Obama’s Budget Is More Expensive Than Initially Thought
Posted July 1st, 2009 at 4.48pm in Ongoing Priorities.
When the non-partisan Congressional Budget Office (CBO) released their original estimate of President Obama’s Budget , they said it was going to be expensive: in ten years the President would accumulate over $9 trillion in deficits. Turns out, that was low-balling it.

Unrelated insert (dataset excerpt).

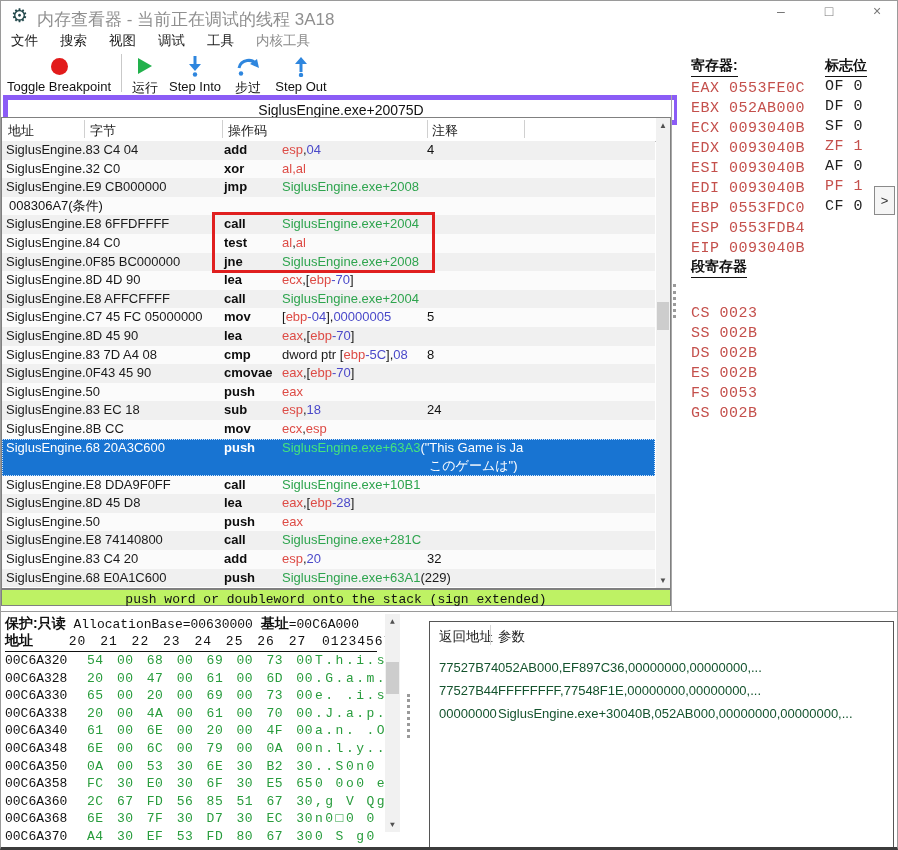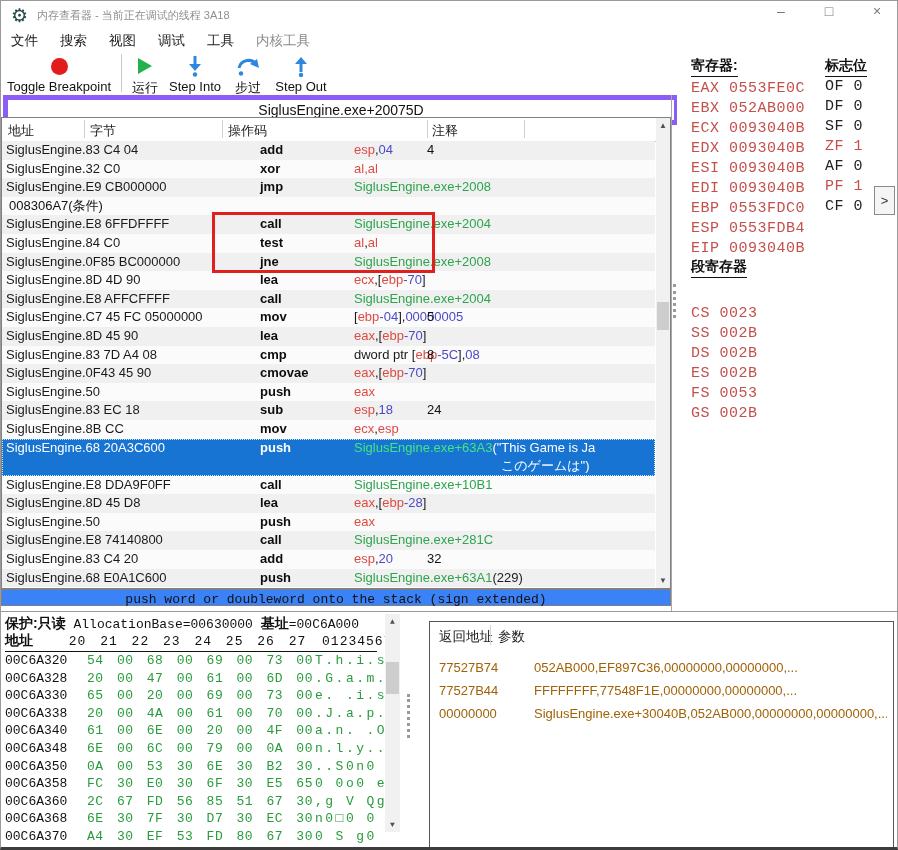"内存查看器 - 当前正在调试的线程 3A18" .title-text { font-size: 11px -> 17px }
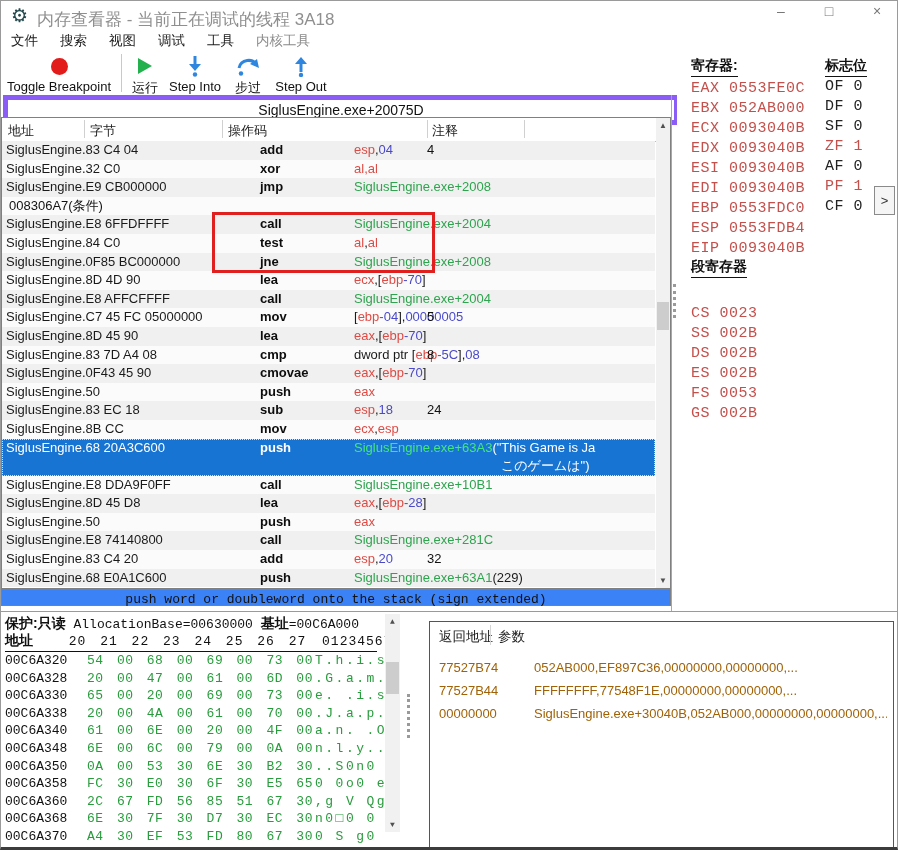"SiglusEngine.83 C4 04" .drow { gap: 36px -> none }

In their original estimate, CBO assumed that interest rates would be held constant. This makes modeling the costs a bit easier, but makes little economic sense. In reality, as annual deficits are piled onto the national debt, any rational person (or foreign government) debating whether or not to purchase a newly issued Treasury Bond will begin second-guessing the wisdom of that investment. To get them to stop second-guessing and start buying, the government will have no other choice than to raise interest rates to increase debt-buyers’ returns. Rising interest rates would drive net interest costs up further, driving deficits and debt up even higher, driving interest rates up further, and so on in a vicious cycle.
At the request of Congressman Paul Ryan (R-WI), CBO recently redid their estimate assuming interest rates would not be held constant, and this more realistic scenario paints a very scary picture indeed.
Looking at three different interest rate scenarios, more accurate estimates of President Obama’s deficits would cost an additional $1.2 to $5.3 trillion, bringing the grand deficit-total to as much as $14 trillion.
While it was known that Obama’s budget plan to add national healthcare, introduce a cap and trade, and expand the size and scope of the federal government was going to be costly, turns out there are now 5.3 trillion more reasons to care.

July 2, 2009 Thomas, Anchorage, AK writes:
This was posted on Power Line at 9:13 AM today from a Washington Examiner article posted 9:19PM yesterday: http://www.washingtonexaminer.com/opinion/blogs/beltway-confidential/Barney-Frank–49649362.html
“Rep. Barney Frank, the chairman of the House Financial Services Committee, has come up with a proposal to spend any TARP profits before they can be returned to the taxpayers. Last Friday, Frank introduced the ‘TARP for Main Street Act of 2009,’ a bill that would take profits from the program and immediately redirect them toward housing proposals favored by Frank and some fellow Democrats.
Frank, however, wants to spend the money before it can be used to pay down anything. First, the ‘TARP for Main Street’ proposal would take $1 billion ‘from dividends paid by financial institutions that have received financial assistance provided under…the Emergency Economic Stabilization Act’ and apply it to a trust fund that Frank has long wanted to create for low-income rental housing. (The measure, unfunded, was part of last year’s bailout of Fannie Mae and Freddie Mac.) Next, Frank would take $1.5 billion from TARP dividends for a so-called ‘neighborhood stabilization’ fund.
The ‘TARP for Main Street’ bill would also spend $2 billion, apparently from remaining TARP funds, to subsidize people who are delinquent on their mortgages, and another $2 billion to ’stabilize multifamily properties that are in default or foreclosure.’”
The elected regime is riding a bulldozer fueled by our tax dollars and they are laying waste to liberty, capitalism, and self-reliance.